--- DATA FOR REVIEW ---
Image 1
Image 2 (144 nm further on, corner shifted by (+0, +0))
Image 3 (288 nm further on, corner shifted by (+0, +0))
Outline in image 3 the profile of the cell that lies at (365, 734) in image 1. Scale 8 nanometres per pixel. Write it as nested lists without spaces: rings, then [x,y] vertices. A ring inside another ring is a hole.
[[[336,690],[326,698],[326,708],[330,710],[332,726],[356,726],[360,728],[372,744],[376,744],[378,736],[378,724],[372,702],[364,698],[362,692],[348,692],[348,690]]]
---
--- DATA FOR REVIEW ---
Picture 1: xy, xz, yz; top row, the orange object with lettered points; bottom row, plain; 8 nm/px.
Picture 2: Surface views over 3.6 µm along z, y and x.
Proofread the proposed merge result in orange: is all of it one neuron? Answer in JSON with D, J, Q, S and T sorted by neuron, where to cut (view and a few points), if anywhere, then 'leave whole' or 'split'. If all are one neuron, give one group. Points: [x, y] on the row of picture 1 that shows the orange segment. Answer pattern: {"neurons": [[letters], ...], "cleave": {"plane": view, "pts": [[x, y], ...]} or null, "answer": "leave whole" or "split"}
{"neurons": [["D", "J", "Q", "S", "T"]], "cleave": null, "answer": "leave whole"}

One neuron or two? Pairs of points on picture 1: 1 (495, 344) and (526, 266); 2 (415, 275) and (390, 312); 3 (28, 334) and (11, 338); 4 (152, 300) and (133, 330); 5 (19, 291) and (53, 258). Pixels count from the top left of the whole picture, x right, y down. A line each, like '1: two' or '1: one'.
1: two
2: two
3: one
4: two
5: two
---
--- DATA FOR REVIEW ---
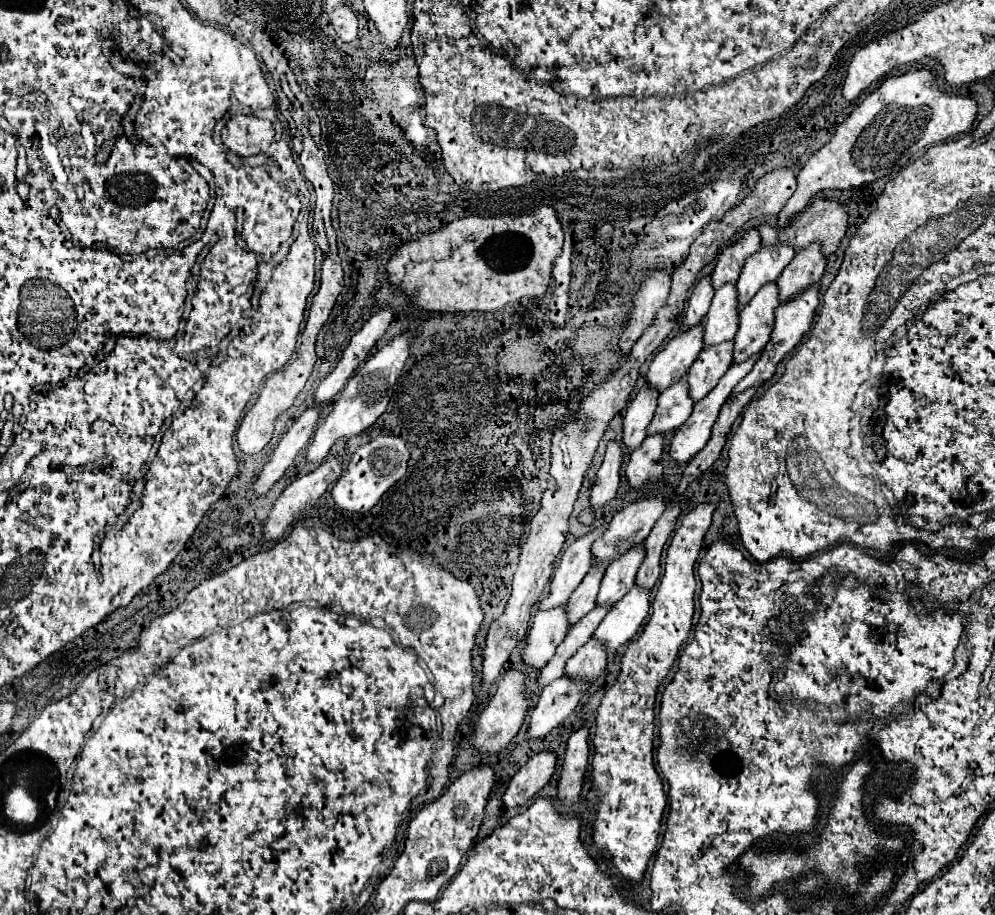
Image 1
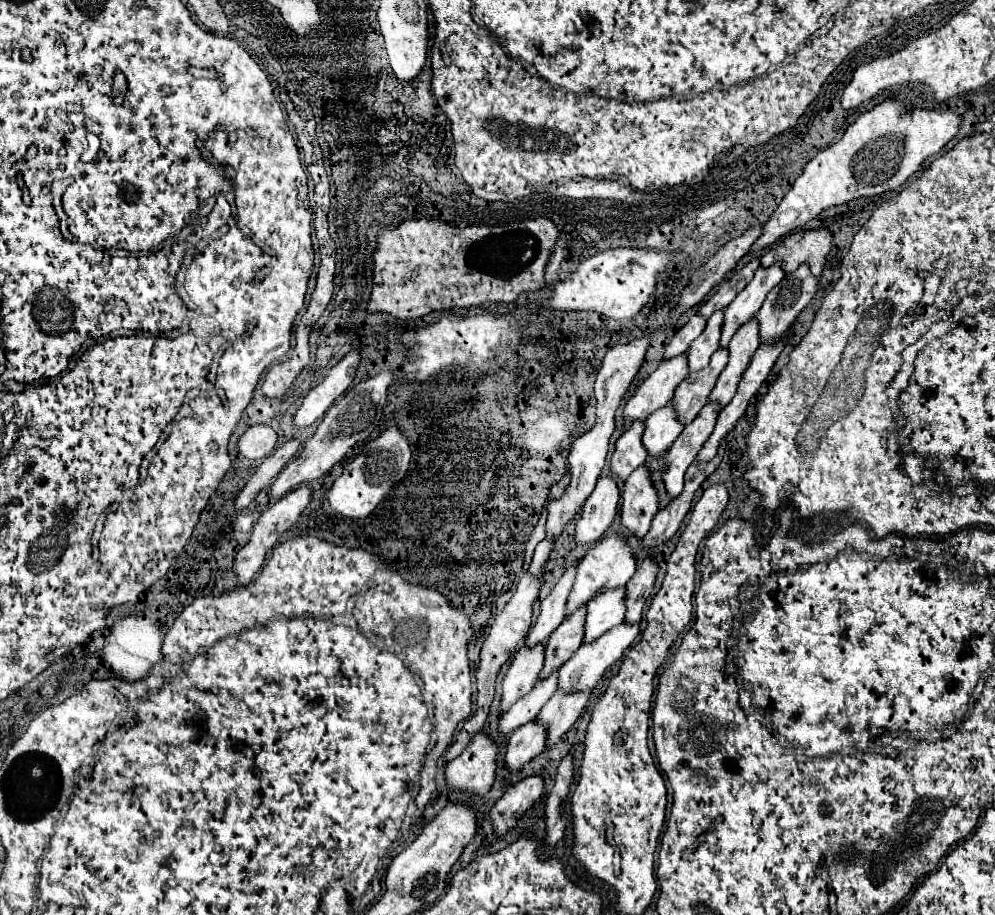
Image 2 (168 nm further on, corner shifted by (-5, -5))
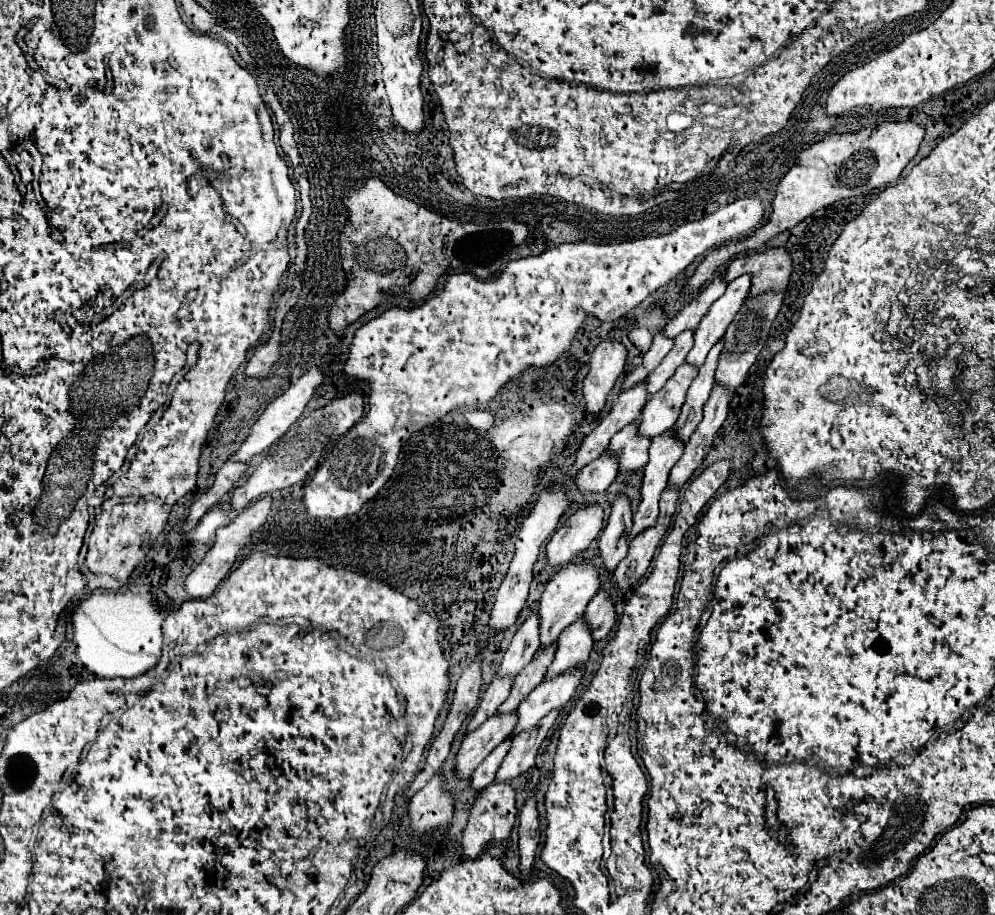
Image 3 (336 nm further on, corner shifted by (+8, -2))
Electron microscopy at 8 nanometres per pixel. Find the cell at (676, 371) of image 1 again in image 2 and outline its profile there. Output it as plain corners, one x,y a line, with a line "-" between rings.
---
• [WHAT IS BEING ASKED]
All that belongs in the answer is the run of lines above from the line containing "Picture 1: xy, xz, yz;" through the line containing "Picture 2: Surface", exactly as written.

• [YOUR SOLUTION]
Picture 1: xy, xz, yz; top row, the orange object with lettered points; bottom row, plain; 8 nm/px.
Picture 2: Surface views over 3.6 µm along z, y and x.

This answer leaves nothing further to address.